I love this call to attention on the body and embodiment, which I think has become particularly pressing for television as we have moved into digital and hi-def televisual technologies that permit us to think less about just the face, and literally see "extra" things in the visual field. How fitting that a show like OB, which is thematically about the conundrum of "extra" bodies and the way in which they problematize subjectivity, should also be pioneering new uses of the "extra" in casting and crediting! Digital worlding has fundamentally changed how actors act, and also what bodies can do on screen. What we now see is even a blending of bodies, rather than the analog "stand-in" model of the stunt double or the previous understudy role in the theatrical tradition.

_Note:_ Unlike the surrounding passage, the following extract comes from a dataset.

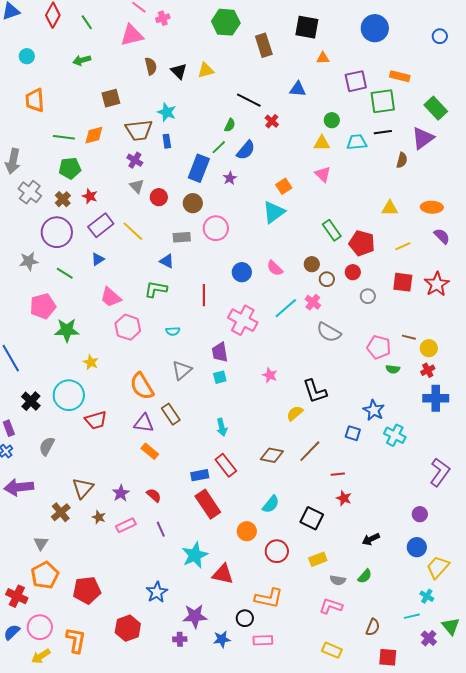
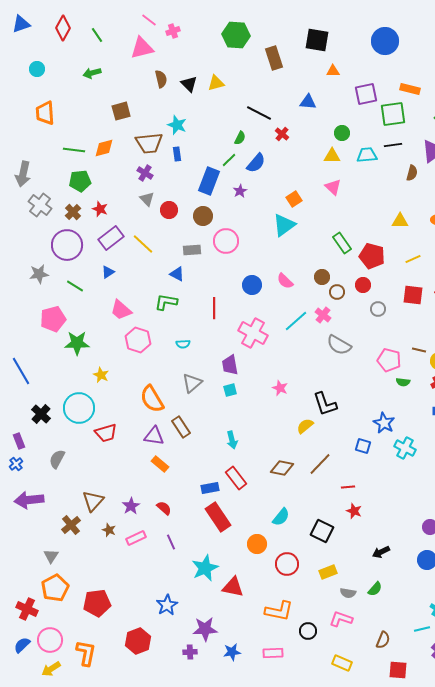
black circle: (245, 618) -> (308, 631), moved

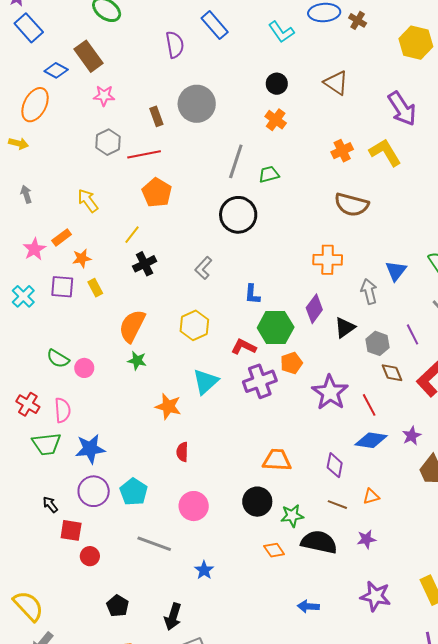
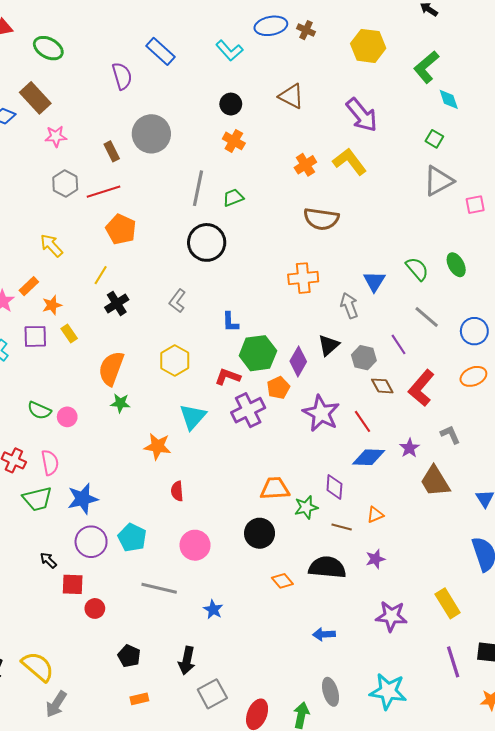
purple diamond: (314, 309) -> (298, 361), moved
green star: (292, 516) -> (306, 507), moved

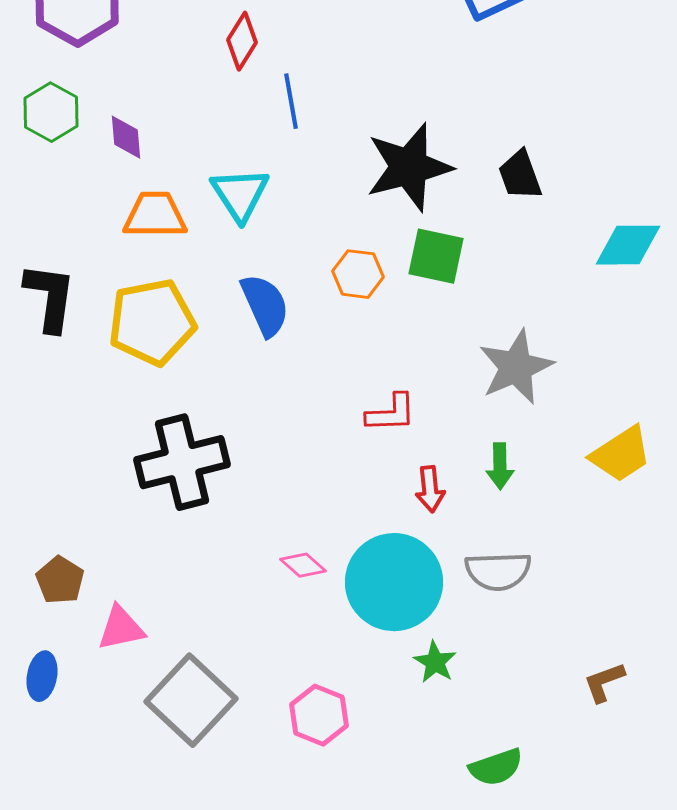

About a month ago I was at a panel on puppetry where the host started talking about the importance of eye contact for performances involving puppets. It's something that sounds like common sense, but he pointed out that it gets largely ignored by many performers who do not realize how large a part our eyes actually play. Considering this information alongside Orphan Black I am very thankful for Alexandre (as well as the creators for thinking to have her). There are a few behind-the-scenes videos that show Tatiana acting against a tennis ball attached to the top of a microphone stand. This is the "stand in" for Alison or Cosima, etc. and is meant to give her an eye line to perform against. But she's not actually looking into anyone's eyes. There's no one there for her to focus on. As you've pointed out here, Tatiana fully realizes that with Alexandre there her performance is echoed back to her. She has somewhere to look, someone to connect with and this really changes her performance. This leads me to wonder how might her performance change (or suffer?) were Alexandre not there for her to act against? Now, as we come up to season three, I feel as if Tatiana and Kathryn's connection as actresses has become more solidified by there time working closely together. It will therefore be very interesting to compare their performances against each other to Ari's with his own "clone double" (I am assuming he will have one). Also, how do these performances change over time? Not just technologically speaking, but in the sense of the spaces that the performers now inhabit and the emotions they are now able to give back to each other.

Fascinating! This recalls some of the early discussion about motion capture, and the debates about credit, recognition and awards for “synthespian” actors, in particular Andy Serkis and his portrayal of Gollum. But even though the face of Serkis was not seen onscreen, and even though many animators also played an indispensable role in bringing the character to life, Gollum was known as “his”character. Here, that ownership is missing but your framing of this performance as a “gift between actors” gives it a new depth. The change in the credits and the addition of the nurse cameo suggest that perhaps Alexandre, like Serkis, can help the public to imagine new kinds of acting in digital environments.